とはいえ、悪い言い方をすればやはり品定めのようなものだ。
それならばこちらも、ペルシアの大英雄の実力を拝見させてもらおうと、右手の人差し指を向ける。
途端に、ウェアウルフが1匹飛び出してきた。いや、飛び出そうとしたが、一瞬でアーラシュの矢が貫いた。次々とアーラシュは弓矢を放つ。
アーラシュは女神アールマティの加護によって、魔力を削ることで一瞬かつ無数に矢を生成・装填できるのだ。

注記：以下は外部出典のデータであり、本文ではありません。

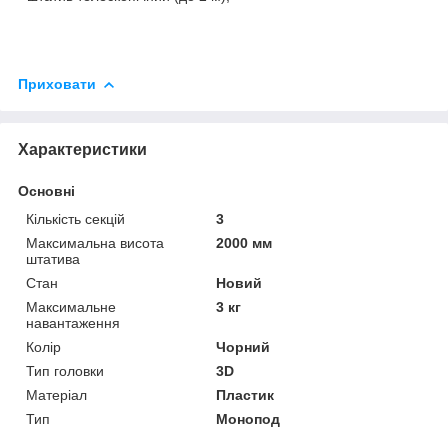
Приховати
Характеристики
Основні
Кількість секцій
3
Максимальна висота
2000 мм
штатива
Стан
Новий
Максимальне
3 кг
навантаження
Колір
Чорний
Тип головки
3D
Матеріал
Пластик
Тип
Монопод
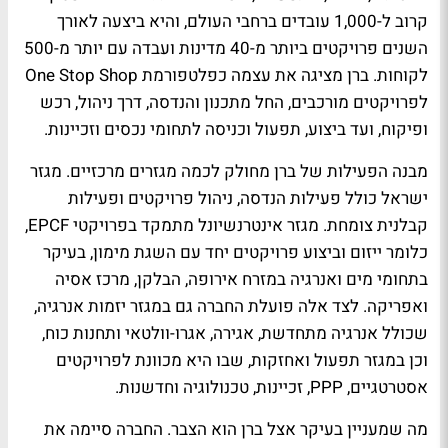
קרוב ל-1,000 עובדים ברחבי העולם, והיא ביצעה לאורך
השנים פרויקטים ביותר מ-40 מדינות ועבדה עם יותר מ-500
לקוחות. ברן מציגה את עצמה כפלטפורמת One Stop Shop
לפרויקטים מורכבים, החל מתכנון והנדסה, דרך ניהול, רכש
ופיקוח, ועד ביצוע, תפעול וכניסה לתחומי נכסים וזכיינות.
מבנה הפעילות של ברן מחולק לכמה מגזרים מרכזיים. מגזר
ישראל כולל פעילות הנדסה, ניהול פרויקטים ופעילות
קבלנית צומחת. מגזר אינטרנשיונל מתמקד בפרויקטי EPCF,
כלומר ייזום וביצוע פרויקטים יחד עם השגת מימון, בעיקר
בתחומי מים ואנרגיה במזרח אירופה, הבלקן, מרכז אסיה
ואפריקה. לצד אלה פועלת החברה גם במגזר יזמות אנרגיה,
שכולל אנרגיה מתחדשת, אגירה, אגרו-וולטאי ותחנות כוח,
וכן במגזר תפעול ואחזקות, שבו היא מכוונת לפרויקטים
אסטרטגיים, PPP, זכיינות, טכנולוגיה וחדשנות.
מה שמעניין בעיקר אצל ברן הוא הצבר. החברה סיימה את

その合間にこちらに飛び掛かってくる個体にガンドを放ち、それでも怯まず迫るキメラには結界を展開して接近を防ぎ、その隙にアーラシュが仕留める。
そうやって、僅か5分ですべての敵が掃討された。
「これで全部だな。やるなぁマスター」
「今のは、正直アーラシュ一人でもなんとかなったな。キャスターかランサーがいれば効率よかったか」
「そうだな、お察しの通り、セイバーにちょこまかされんのは得意じゃねぇな。なるべくマスターのそばで控えながら、俺が取り逃がしたヤツを仕留めてくれるキャスターやランサーがいれば助かる」
「分かった。キャスターは癖があるから、ランサーと合わせよう。囲まれたときの数や空間にもよるけど、背面や別の方面にセイバーとかアサシンを配置する形だな。基本、囲まれたら、アーサーとアーラシュを対面において、サンソンとディルムッドでフォローにするか」
アーラシュを含む戦闘方法をとっとと検討し終えると、アーラシュは感心したように唯斗を見下ろす。
「予備員だなんて言ってるわりに、随分しっかりしてんだな。魔術も頭の回転の速さも、十分、グランドオーダーに相応しいんじゃないのか?」
「どうだろうな。なんにせよ、事実として俺は予備だ。それは変わらない」
そう言った唯斗にアーラシュは不思議そうにするが、この環境のテストでもあるため、唯斗は「行くぞ」と言って進みだす。今日は一日、この空間を歩き回ることになっているため、まずは森の中で落ち着けそうな場所を探したかった。